Chisom Jenniffer Okoye and Anastasi Mokgobu
2 minute read
4 Sep 2019
6:05 am

Nigerian groups call for respect for all people in SA

Chisom Jenniffer Okoye and Anastasi Mokgobu

The president of Nicasa, Ben Okoli, condemned the violence and said he believed society was avoiding criminal issues caused by its own people.

Nigerian Citizens Association SA president Ben Okoli, left, and CANSAF National chairperson Archbishop Benson Uwha pray after briefing media in Johannesburg, 3 September 2019, with Nigerian Citizens Association South Africa with Coaliation of Nigerian bodies to address the public on the ongoing attacks on foreign nationals. Picture: Nigel Sibanda

While the Nigerian Citizen Association South Africa (Nicasa) called on the government to act and respect all people who reside in South Africa, regardless of their nationality, the Nigerian Embassy said its government was enraged and would be sending a special envoy to engage with the South African government.

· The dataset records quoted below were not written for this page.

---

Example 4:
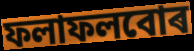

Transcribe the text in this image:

ফলাফলবোৰ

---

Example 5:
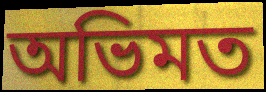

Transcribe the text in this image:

অভিমত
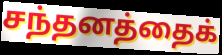
சந்தனத்தைக்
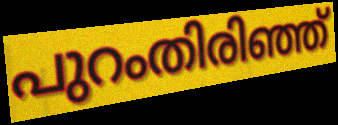
പുറംതിരിഞ്ഞ്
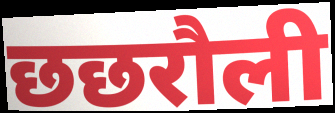
छछरौली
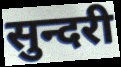
सुन्दरी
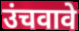
उंचवावे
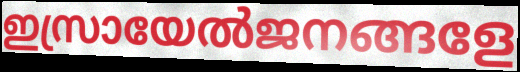
ഇസ്രായേൽജനങ്ങളേ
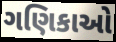
ગણિકાઓ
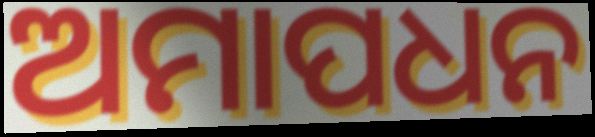
ଅମାପଧନ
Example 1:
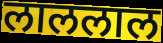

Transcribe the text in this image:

लाललाल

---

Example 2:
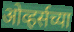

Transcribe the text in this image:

ओव्हर्सच्या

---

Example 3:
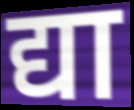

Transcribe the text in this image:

द्या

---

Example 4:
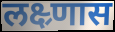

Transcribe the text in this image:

लक्ष्र्णास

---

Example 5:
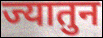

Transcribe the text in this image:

ज्यातुन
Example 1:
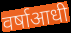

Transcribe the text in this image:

वर्षाआधी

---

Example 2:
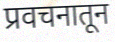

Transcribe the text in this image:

प्रवचनातून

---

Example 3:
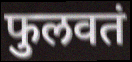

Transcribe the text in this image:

फुलवतं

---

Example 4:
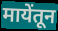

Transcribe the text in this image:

मायेंतून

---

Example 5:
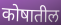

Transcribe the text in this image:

कोषातील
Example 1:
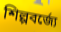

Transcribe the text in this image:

শিল্পবর্জ্যে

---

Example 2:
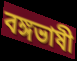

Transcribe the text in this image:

বঙ্গভাষী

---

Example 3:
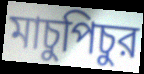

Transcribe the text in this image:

মাচুপিচুর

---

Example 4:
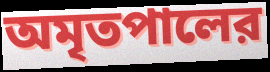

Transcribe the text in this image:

অমৃতপালের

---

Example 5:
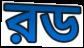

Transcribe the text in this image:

রড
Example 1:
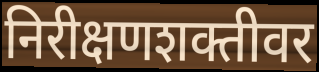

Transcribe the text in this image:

निरीक्षणशक्तीवर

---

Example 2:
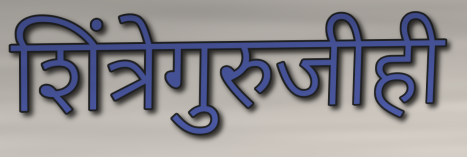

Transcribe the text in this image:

शिंत्रेगुरुजीही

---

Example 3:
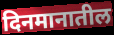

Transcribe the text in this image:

दिनमानातील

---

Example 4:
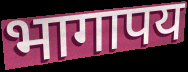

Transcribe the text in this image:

भागापय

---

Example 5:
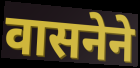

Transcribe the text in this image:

वासनेने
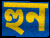
হুন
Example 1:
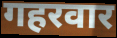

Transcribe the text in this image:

गहरवार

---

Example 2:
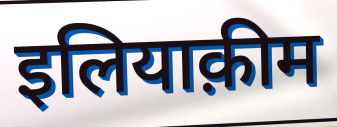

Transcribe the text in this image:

इलियाक़ीम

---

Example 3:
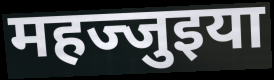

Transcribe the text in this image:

महज्जुइया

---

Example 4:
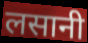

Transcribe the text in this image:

लसानी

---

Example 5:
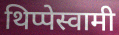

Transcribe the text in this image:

थिप्पेस्वामी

The president of Nicasa, Ben Okoli, condemned the violence and said he believed society was avoiding criminal issues caused by its own people and attacking foreigners for crimes, including the selling of drugs.

He also said contrary to popular opinion, the murder of a taxi driver in Pretoria’s CBD was not carried out by a Nigerian.

“There hasn’t been any statement from the police to confirm that a Nigerian man is responsible for the murder and the information we received proves that there was an argument between a taxi driver, the police and a Tanzanian man. We aren’t responsible for killing him,” Okoli said.

Nicasa deputy secretary-general Dr SJ Uba echoed his colleague’s sentiments and said “the Nigerian community calls for strict observation of rights of all individuals, including non-nationals, to equality, dignity and the security of their person, lives and property”.

“The government should ensure that the acts of xenophobic attacks are investigated and that persons who incited and perpetrated the attacks are brought to justice to end the lack of accountability that feeds the cycle of xenophobic attacks.

“We urge political parties, politicians, community leaders and individuals to restrain from statements that fuel division and incite violence against non-nationals.”

Nigerian foreign service officer Lauren Jingina said “[the violence] needs to be condemned unequivocally by all well-meaning human beings.

“The government needs to take decisive action to make sure that this doesn’t recur.

“The Nigerian government is taking this seriously. The minister of foreign affairs has angrily condemned the attacks as ‘sickening’ and one too many. We are compiling a list of losses suffered by our nationals and intend to press for compensation. The president will be sending a special envoy to take up the matter with the South African government,” said Jingina.